#### WHAT THE EXERCISE ASKS
Leave out any pictures and transcribe all other data below exactly.

Page-level text extractions:

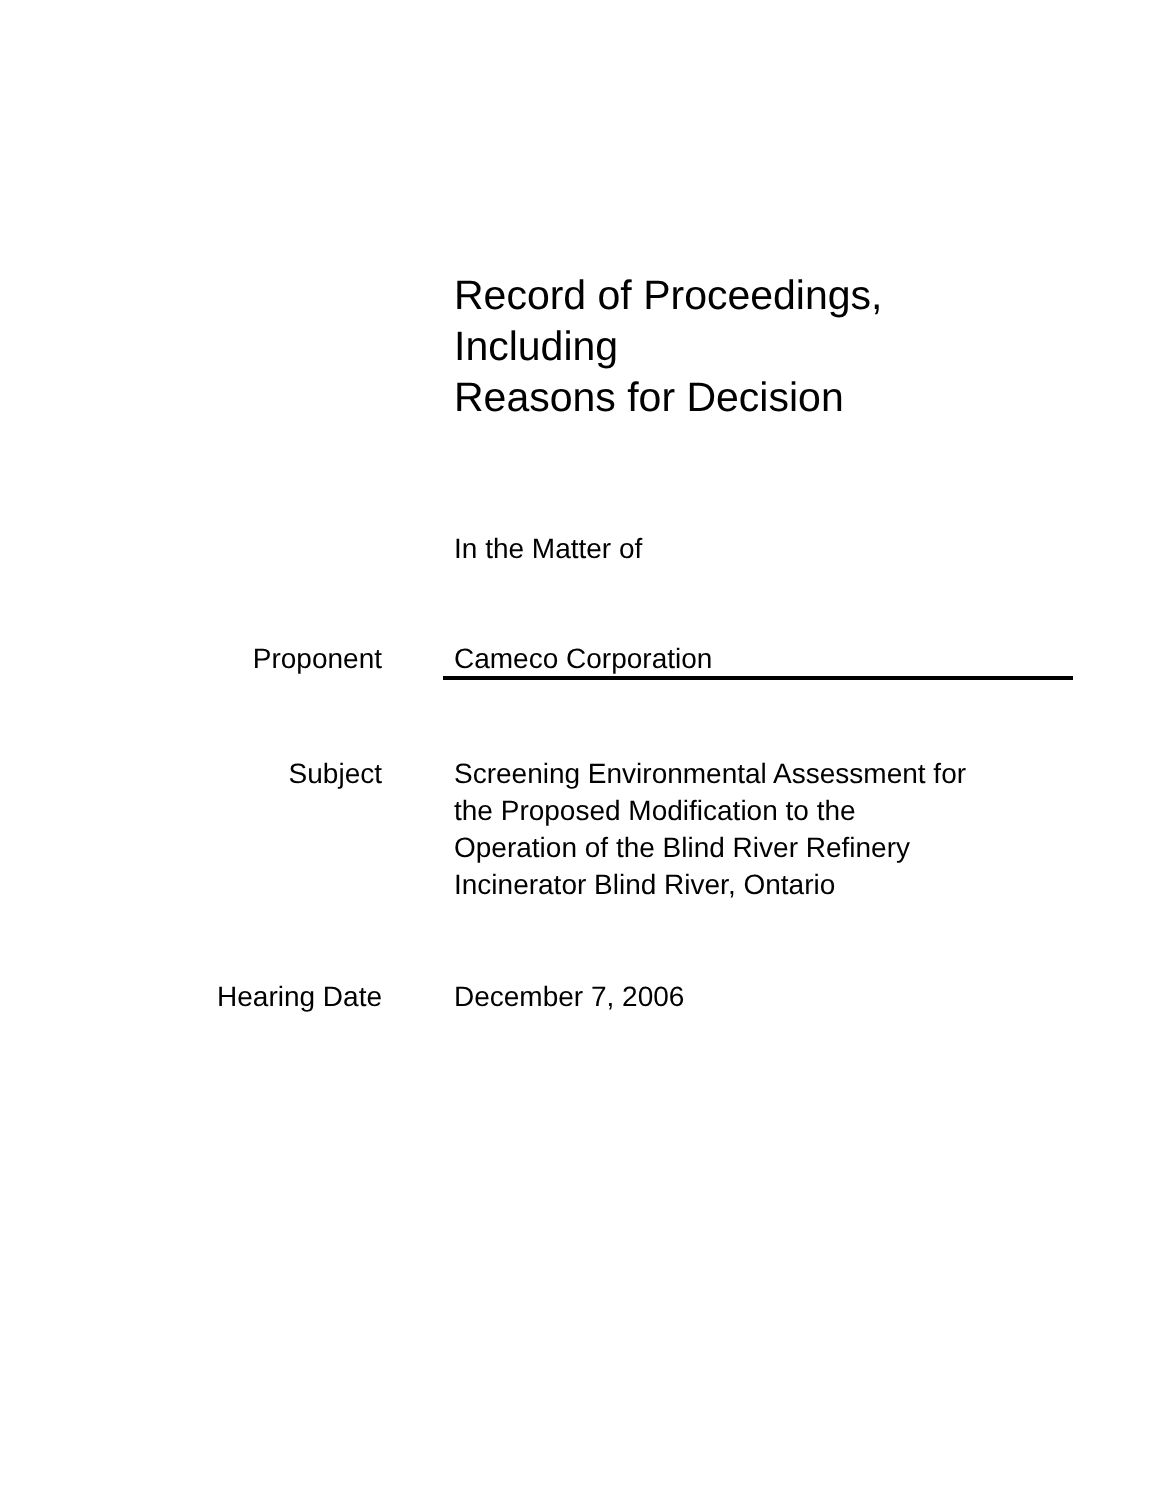Record of Proceedings,
Including
Reasons for Decision
In the Matter of
Proponent Cameco Corporation
Subject Screening Environmental Assessment for
the Proposed Modification to the
Operation of the Blind River Refinery
Incinerator Blind River, Ontario
Hearing Date December 7, 2006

#### RESULT OF THE TASK
Record of Proceedings,
Including
Reasons for Decision
In the Matter of
Proponent Cameco Corporation
Subject Screening Environmental Assessment for
the Proposed Modification to the
Operation of the Blind River Refinery
Incinerator Blind River, Ontario
Hearing Date December 7, 2006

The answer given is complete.